Santa Casa de Marília (SP) — Prova 2025
Para a Modulação Terapêutica da Temperatura, a temperatura central deve ser monitorada continuamente por termômetro esofágico, cateter vesical ou cateter de artéria pulmonar. Sendo correto que:
MTT/TTM → monitoramento contínuo da temperatura central por métodos invasivos (esofágico, vesical, pulmonar) é essencial; termômetros convencionais são inadequados.
Para a modulação terapêutica da temperatura, a precisão do monitoramento é crucial. Termômetros periféricos ou de superfície não refletem acuradamente a temperatura central e suas variações, podendo levar a decisões terapêuticas incorretas e comprometer a eficácia do tratamento.

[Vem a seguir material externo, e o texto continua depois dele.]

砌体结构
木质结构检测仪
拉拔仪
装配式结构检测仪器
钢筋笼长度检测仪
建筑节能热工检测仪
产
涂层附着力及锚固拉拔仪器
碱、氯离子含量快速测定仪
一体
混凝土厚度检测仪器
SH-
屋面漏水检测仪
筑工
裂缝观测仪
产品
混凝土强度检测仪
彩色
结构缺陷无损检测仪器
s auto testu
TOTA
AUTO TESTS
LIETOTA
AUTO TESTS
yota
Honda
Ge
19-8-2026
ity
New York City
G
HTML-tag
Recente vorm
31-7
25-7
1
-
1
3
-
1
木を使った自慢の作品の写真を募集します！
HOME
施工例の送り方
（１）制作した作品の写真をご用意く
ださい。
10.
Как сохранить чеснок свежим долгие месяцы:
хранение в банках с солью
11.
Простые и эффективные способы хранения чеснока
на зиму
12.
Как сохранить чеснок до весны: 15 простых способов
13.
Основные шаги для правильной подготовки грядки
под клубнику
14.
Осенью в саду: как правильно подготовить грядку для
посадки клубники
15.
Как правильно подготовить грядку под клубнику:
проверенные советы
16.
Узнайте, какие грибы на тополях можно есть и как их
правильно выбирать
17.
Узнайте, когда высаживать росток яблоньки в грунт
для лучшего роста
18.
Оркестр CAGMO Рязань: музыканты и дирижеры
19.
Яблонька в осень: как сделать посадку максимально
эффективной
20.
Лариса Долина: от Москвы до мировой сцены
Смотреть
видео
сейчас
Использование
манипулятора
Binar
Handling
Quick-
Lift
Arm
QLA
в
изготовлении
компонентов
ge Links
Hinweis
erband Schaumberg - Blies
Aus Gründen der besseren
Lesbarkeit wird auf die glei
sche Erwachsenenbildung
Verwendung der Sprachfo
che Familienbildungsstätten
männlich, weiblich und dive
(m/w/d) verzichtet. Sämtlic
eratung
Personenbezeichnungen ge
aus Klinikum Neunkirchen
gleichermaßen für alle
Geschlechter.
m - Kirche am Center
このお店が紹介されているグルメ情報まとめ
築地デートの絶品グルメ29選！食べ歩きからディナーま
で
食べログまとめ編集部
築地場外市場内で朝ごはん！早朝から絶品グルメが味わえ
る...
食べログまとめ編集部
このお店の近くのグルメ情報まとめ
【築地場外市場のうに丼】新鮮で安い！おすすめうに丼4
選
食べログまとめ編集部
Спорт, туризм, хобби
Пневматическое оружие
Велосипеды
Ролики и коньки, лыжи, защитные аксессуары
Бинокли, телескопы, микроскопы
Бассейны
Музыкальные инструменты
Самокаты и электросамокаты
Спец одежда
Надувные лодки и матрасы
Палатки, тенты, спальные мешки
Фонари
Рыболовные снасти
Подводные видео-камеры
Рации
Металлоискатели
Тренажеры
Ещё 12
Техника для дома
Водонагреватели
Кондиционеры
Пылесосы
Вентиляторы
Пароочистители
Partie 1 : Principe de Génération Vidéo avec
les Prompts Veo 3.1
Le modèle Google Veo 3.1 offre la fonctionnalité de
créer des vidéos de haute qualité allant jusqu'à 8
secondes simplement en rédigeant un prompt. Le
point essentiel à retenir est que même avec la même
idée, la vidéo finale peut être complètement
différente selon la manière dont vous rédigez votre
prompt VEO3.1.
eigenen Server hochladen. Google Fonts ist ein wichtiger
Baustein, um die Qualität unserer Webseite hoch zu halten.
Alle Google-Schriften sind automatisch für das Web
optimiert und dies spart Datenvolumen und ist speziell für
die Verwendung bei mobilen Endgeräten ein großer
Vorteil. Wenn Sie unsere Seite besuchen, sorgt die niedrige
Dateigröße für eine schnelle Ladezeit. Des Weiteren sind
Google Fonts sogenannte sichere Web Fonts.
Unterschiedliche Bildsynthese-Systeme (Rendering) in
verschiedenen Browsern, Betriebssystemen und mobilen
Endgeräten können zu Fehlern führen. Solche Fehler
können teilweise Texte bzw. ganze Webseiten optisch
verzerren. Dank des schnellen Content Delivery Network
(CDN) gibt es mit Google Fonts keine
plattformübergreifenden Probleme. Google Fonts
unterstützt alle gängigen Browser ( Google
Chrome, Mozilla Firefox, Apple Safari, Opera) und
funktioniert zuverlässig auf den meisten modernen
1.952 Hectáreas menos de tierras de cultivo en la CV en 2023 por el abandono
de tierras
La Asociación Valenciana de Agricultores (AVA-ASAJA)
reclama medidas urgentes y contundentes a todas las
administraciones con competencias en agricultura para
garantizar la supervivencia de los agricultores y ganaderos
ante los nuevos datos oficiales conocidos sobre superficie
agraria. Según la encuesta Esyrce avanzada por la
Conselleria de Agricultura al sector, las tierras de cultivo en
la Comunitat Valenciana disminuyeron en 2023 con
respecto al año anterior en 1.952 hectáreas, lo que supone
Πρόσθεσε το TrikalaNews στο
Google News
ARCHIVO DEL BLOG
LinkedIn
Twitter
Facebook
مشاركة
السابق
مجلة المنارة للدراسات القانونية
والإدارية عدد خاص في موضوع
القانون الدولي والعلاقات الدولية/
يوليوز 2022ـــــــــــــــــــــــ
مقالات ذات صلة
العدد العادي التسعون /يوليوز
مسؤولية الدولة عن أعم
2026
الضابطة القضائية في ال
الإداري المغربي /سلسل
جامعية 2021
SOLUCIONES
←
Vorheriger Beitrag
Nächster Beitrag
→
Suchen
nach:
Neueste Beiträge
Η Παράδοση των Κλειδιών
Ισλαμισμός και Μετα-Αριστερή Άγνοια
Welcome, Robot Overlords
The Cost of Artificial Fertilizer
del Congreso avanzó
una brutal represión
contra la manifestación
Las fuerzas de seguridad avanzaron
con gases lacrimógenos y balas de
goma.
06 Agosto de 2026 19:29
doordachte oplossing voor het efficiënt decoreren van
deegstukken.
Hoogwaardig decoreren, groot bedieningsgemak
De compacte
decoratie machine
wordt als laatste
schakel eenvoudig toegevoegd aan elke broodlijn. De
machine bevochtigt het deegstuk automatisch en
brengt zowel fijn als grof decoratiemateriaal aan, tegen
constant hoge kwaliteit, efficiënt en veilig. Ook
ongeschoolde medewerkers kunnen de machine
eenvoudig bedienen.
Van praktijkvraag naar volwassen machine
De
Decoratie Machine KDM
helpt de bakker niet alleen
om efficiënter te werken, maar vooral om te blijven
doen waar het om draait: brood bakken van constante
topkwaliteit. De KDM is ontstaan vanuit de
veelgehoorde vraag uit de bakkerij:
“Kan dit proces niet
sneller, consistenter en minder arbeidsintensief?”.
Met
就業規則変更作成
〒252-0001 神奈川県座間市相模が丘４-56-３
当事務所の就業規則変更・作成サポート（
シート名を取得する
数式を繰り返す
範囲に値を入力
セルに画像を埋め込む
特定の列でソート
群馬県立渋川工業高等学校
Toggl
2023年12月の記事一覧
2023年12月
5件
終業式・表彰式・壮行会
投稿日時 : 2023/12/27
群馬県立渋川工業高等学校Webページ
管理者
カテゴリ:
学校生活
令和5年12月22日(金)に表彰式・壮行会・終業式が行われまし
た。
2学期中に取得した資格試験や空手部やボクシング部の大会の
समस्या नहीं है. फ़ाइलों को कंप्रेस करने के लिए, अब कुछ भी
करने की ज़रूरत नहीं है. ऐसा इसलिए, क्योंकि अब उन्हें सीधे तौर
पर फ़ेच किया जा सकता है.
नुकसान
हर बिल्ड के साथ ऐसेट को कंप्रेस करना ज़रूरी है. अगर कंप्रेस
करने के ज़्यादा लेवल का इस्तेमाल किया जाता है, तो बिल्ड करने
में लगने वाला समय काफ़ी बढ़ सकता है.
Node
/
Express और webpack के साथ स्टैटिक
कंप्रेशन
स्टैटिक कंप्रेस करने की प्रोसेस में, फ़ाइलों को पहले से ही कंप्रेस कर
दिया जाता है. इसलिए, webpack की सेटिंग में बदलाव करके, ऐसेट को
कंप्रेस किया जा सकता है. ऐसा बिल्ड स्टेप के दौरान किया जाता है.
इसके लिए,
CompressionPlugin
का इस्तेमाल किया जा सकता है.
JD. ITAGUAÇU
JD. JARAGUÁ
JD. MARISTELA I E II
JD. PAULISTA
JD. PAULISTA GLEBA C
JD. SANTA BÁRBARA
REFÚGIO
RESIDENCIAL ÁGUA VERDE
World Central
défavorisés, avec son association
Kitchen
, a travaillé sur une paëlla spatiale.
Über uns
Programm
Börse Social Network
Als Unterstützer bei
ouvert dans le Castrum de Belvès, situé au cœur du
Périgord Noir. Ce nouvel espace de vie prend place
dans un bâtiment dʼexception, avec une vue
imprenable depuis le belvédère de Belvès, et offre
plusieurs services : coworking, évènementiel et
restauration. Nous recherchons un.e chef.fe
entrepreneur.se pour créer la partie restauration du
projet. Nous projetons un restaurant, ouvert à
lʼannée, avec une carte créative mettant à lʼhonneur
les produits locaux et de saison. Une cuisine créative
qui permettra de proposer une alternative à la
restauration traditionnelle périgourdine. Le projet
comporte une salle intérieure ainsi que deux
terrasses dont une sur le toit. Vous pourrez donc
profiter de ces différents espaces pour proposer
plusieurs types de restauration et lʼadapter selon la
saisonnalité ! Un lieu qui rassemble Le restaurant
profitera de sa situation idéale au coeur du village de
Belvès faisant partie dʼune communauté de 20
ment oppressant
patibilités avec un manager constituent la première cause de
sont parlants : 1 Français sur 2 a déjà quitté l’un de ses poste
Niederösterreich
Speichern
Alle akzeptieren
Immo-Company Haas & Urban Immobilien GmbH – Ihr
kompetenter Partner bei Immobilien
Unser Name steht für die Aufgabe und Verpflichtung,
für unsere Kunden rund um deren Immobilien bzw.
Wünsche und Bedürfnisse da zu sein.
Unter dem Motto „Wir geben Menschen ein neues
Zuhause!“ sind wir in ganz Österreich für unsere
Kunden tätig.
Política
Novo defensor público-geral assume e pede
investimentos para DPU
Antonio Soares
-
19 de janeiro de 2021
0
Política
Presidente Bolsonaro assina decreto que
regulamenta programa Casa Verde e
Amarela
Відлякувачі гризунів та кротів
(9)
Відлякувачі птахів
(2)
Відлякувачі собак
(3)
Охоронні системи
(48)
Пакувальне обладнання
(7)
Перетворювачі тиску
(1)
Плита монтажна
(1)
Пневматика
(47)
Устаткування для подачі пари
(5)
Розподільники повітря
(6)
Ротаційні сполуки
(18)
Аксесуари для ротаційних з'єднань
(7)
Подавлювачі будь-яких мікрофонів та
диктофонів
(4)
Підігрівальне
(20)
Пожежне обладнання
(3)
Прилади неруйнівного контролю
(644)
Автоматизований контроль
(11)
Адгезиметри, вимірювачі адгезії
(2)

A modulação terapêutica da temperatura (MTT), também conhecida como Targeted Temperature Management (TTM), é uma intervenção crucial em diversas condições críticas, como pós-parada cardiorrespiratória, lesão cerebral traumática e acidente vascular cerebral. Seu objetivo é otimizar a temperatura corporal para melhorar os desfechos neurológicos e sistêmicos, geralmente através da indução de hipotermia leve ou normotermia controlada. Para que a MTT seja eficaz e segura, o monitoramento contínuo e preciso da temperatura central é absolutamente essencial. A temperatura central reflete a temperatura dos órgãos vitais e é o parâmetro que deve ser mantido dentro da faixa terapêutica desejada. Métodos invasivos como termômetros esofágicos, cateteres vesicais com sensores de temperatura e cateteres de artéria pulmonar são os mais indicados, pois oferecem leituras acuradas e em tempo real. Em contraste, termômetros convencionais como os axilares, orais ou retais não são considerados adequados para o monitoramento na MTT. Eles apresentam limitações significativas, como imprecisão, atraso na detecção de variações da temperatura central e sensibilidade a fatores externos, o que pode comprometer a eficácia da intervenção e a segurança do paciente. A falha em manter a temperatura alvo pode levar a complicações graves, como arritmias, coagulopatias ou ineficácia da neuroproteção.
O monitoramento da temperatura central é crucial na MTT porque a temperatura corporal interna é o alvo terapêutico. Variações mínimas podem impactar a eficácia da neuroproteção e a prevenção de complicações, exigindo precisão e resposta rápida.
Os métodos recomendados para monitorar a temperatura central incluem termômetro esofágico, cateter vesical com sensor de temperatura e cateter de artéria pulmonar. Estes fornecem leituras contínuas e precisas, essenciais para o manejo da MTT.
Termômetros convencionais (axilares, orais, retais) são inadequados para MTT porque não refletem com precisão e rapidez a temperatura central. Eles podem ter um atraso significativo na detecção de mudanças, levando a um controle térmico ineficaz e riscos ao paciente.